Give only the number of lines in the records below that contain the word "時計の知識".

##### INFORMATION SUPPLIED #####

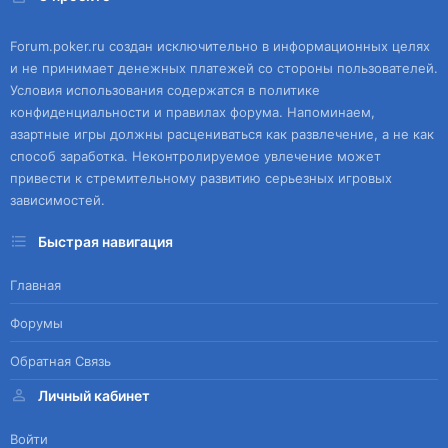
Forum.poker.ru создан исключительно в информационных целях
и не принимает денежных платежей со стороны пользователей.
Условия использования содержатся в политике
конфиденциальности и правилах форума. Напоминаем,
азартные игры должны расцениваться как развлечение, а не как
способ заработка. Неконтролируемое увлечение может
привести к стремительному развитию серьезных игровых
зависимостей.
Быстрая навигация
Главная
Форумы
Обратная Связь
Личный кабинет
Войти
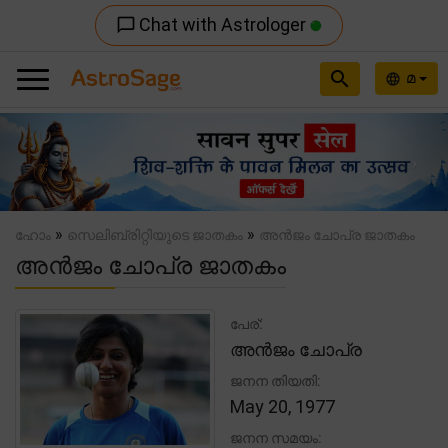
Chat with Astrologer
chat_bubble_outline
search
മ
language
Previous
Nex
»
»
ഹോം
സെലിബ്രിറ്റിയുടെ ജാതകം
അൻജം ചോപ്ര ജാതകം
അൻജം ചോപ്ര ജാതകം
പേര്:
അൻജം ചോപ്ര
ജനന തിയതി:
May 20, 1977
ജനന സമയം:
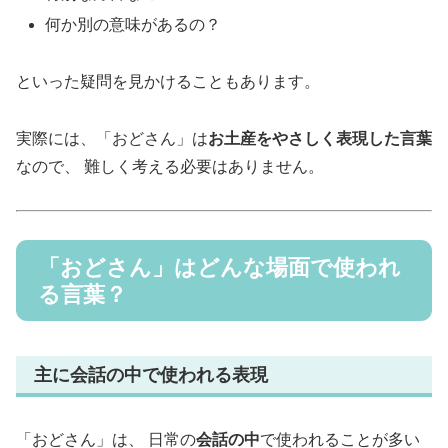
何か別の意味があるの？
といった疑問を見かけることもあります。
実際には、「おどさん」は
お土産をやさしく表現した言葉
なので、 難しく考える必要はありません。
「おどさん」はどんな場面で使われ
る言葉？
主に会話の中で使われる表現
「おどさん」は、 日常の
会話の中
で使われることが多い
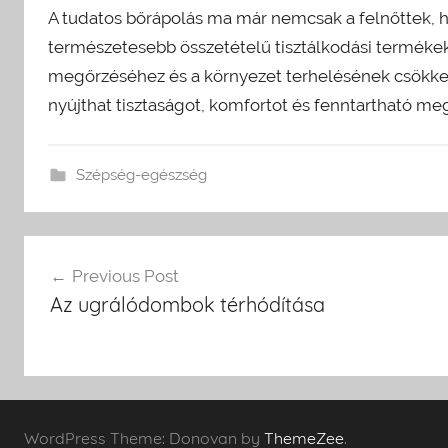
A tudatos bőrápolás ma már nemcsak a felnőttek, 
természetesebb összetételű tisztálkodási terméke
megőrzéséhez és a környezet terhelésének csökken
nyújthat tisztaságot, komfortot és fenntartható m
Szépség-egészség
Bejegyzés
Previous Post
Az ugrálódombok térhódítása
navigáció
WordPress Theme: Donovan by
ThemeZee
.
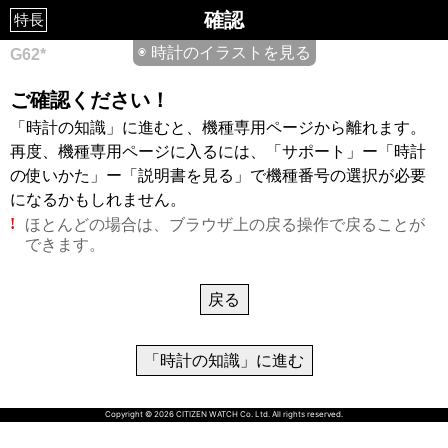
確認
特長
◉ 時計のイラストを見る
G62*
ご確認ください！
「時計の知識」に進むと、機種専用ページから離れます。
再度、機種専用ページに入るには、「サポート」ー「時計
の使いかた」ー「説明書を見る」で機種番号の選択が必要
になるかもしれません。
ほとんどの場合は、ブラウザ上の戻る操作で戻ることが
!
できます。
戻る
「時計の知識」に進む
Copyright © 2026 CITIZEN WATCH Co. Ltd. All rights reserved.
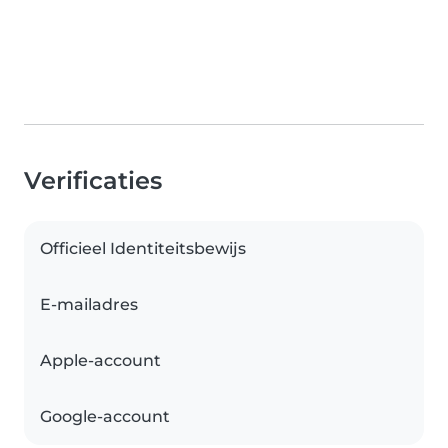
Verificaties
Officieel Identiteitsbewijs
E-mailadres
Apple-account
Google-account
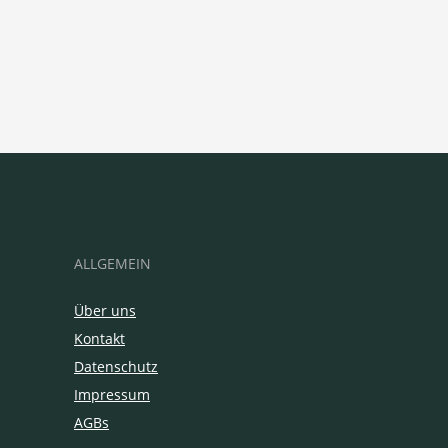
ALLGEMEIN
Über uns
Kontakt
Datenschutz
Impressum
AGBs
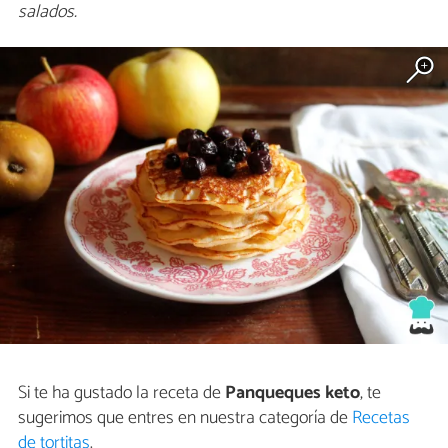
salados.
Si te ha gustado la receta de
Panqueques keto
, te
sugerimos que entres en nuestra categoría de
Recetas
de tortitas
.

#####

* **TASK OUTPUT**:
2